Better Late Than Never – My take on Rob Bell’s “Love Wins” (Part 2)

    As I said, Rob Bell asks some great questions and they are important, life or death questions but his approach to answering some of them is sloppy.  I found that disappointing in someone who writes so well.  When I say that Rob Bell’s approach is sloppy, here is what I mean:  In seminary we were taught that we should always allow the text of scripture to speak for itself.  We were taught how to properly interpret scripture, how to translate difficult words and to look at how that writer, or other Biblical writers used those words in similar contexts so that we could correctly discern the intended meaning.  Beyond this, we were taught never to proof-text.  Proof-texting happens when we decide what the Bible should say and then proceed to dig out Biblical texts that align with, and therefore seem to prove, our initial theories.  Rob Bell may not be proof-texting in “Love Wins” but he seems to draw awfully close to that line.  Bell begins his book with an entire chapter devoted to describing what he wants to find in the Bible and uses whatever texts that seem to agree with him and either ignoring or skipping over texts that present significant problems.  Ben Witherington even finds occasions where Bell has grossly misinterpreted scriptures so that they agree with his arguments where the correct interpretations would stand in opposition to it.
    Bell says that heaven and hell are real and that they exist here on earth.  It’s a nice sentiment, but that’s not what Jesus said.  Jesus said that heaven is in another place.  Jesus said that hell is real.  Rob Bell says that we can decide, after death, to accept Christ but Jesus says that a great chasm exists between heaven and hell and no one can bridge that gap.  Bell thinks that if we can decide to choose Christ after our deaths then sooner or later nearly everyone will come to their senses, follow Jesus and enter into heaven.  Jesus says that at the end of the age the weeds will be separated from the wheat and thrown into the fire.  Jesus says that the weeds are the followers of the evil one and the wheat are the followers of God.  I agree with Bell that some of the things in scripture are troublesome.  Like Bell, I wish that billions of unbelievers would not be sentenced to punishment in hell, but I can’t just pretend that scripture doesn’t say what it says.  We struggle with the texts of scripture.  It isn’t easy and we do no one any favors when we take shortcuts.
    If we have a high view of scripture, we believe that it says what it says.  If we have this view, then we must define ourselves and our beliefs why what we discern from it.  We cannot force what we wish to be true upon scripture.
    In summary, “Love Wins” is very well-written and engaging but for all the good ideas and excellent questions contained in it, there is too much theology that is poorly thought out, too much off-target interpretation and too many places where the layman (because it is well written and engaging)  is going to have difficulty discerning one from the other.  For those reasons, I cannot recommend reading “love Wins” unless you have a copy of a reliable  analysis (like Ben Witherington’s) alongside it to help you avoid the pitfalls along the way.
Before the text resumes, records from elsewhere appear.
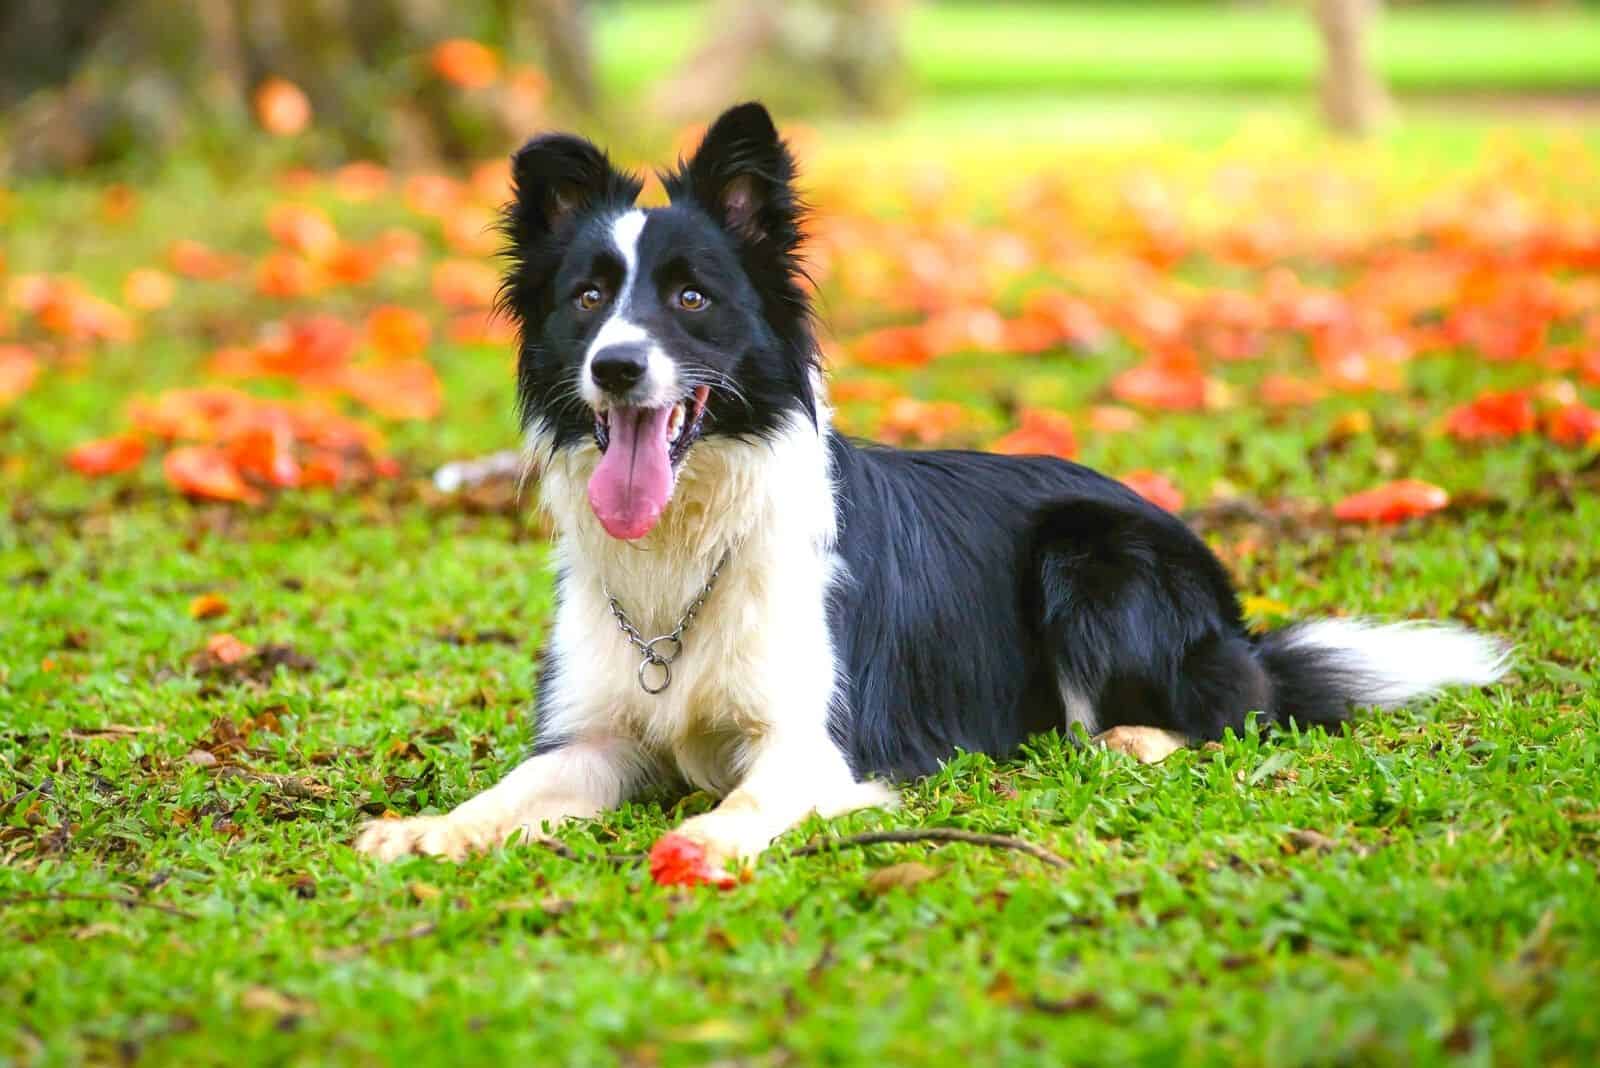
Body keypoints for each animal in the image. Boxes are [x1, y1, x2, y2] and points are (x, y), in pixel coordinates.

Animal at [353, 103, 1510, 882]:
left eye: (690, 298)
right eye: (589, 298)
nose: (617, 369)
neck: (691, 542)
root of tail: (1232, 611)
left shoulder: (817, 742)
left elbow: (758, 792)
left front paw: (709, 836)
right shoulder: (594, 737)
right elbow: (514, 787)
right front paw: (431, 828)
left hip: (1090, 555)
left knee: (1235, 709)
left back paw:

Better Late Than Never – My take on Rob Bell’s “Love Wins” (Part 1)

    Amid the hubbub earlier this year over Rob Bell’s “Love Wins” I had several friends who either read or commented on it (or both).  I have not been a follower of Rob Bell (although I have seen one or two of his Nooma videos) and so, despite the fuss, I wasn’t terribly tempted to read it for myself… until Pam, a Facebook friend, challenged me to read it for myself.  Up until then, I had limited myself to sharing links to some really well-researched and well-written blogs about it by folks like Ben Witherington  and Dr. John Byron  (who was my Greek professor in Seminary).  I promised Pam that I would read the book but I still didn’t want to buy it so I put my name on a list at the local library and waited.  As luck (or the providence of God) would have it, the book came in just as we were preparing to leave for our church’s Youth Annual conference.  I attend this conference with our youth, but the youth, and the youth leaders attend the business meetings and I only attend the concerts and listen to the speakers.  As a result, I was able to squeeze in enough time to read through the book.
    I was going to re-read the book and take notes but if I had, I would be writing a six part post (instead of two) and I would have been late returning the book to the library.  Besides, other writers have more ably and more thoroughly dissected it already. 
Frankly, the book made me sad.
    It made me sad because I really enjoyed reading it.  Rob Bell writes the way I talk.  He isn’t hung up in sentence structure or having perfect paragraphs but writes in a style that reflects how we speak with one another.  I find that style, occasionally, to be refreshing.  What’s more Rob Bell writes well, has many really great ideas and asks some very important questions.  Problems arise, however because of how Rob Bell proceeds after he has a good idea and after he asks a great question.
    Rob Bell seems to want to have things both ways.  He says that what Jesus did was done for us, with no exceptions, no confessions, and no believing required (p. 11), and yet he believes that this sort of Christianity should motivate us to do good.  Why?  If I believed that nothing is required of me in order to go to heaven, if I believed that I am not responsible for carrying the Good News to others (because nothing is required of THEM either), then what motivation do I have to do good or to tell others about the truth that I’ve found?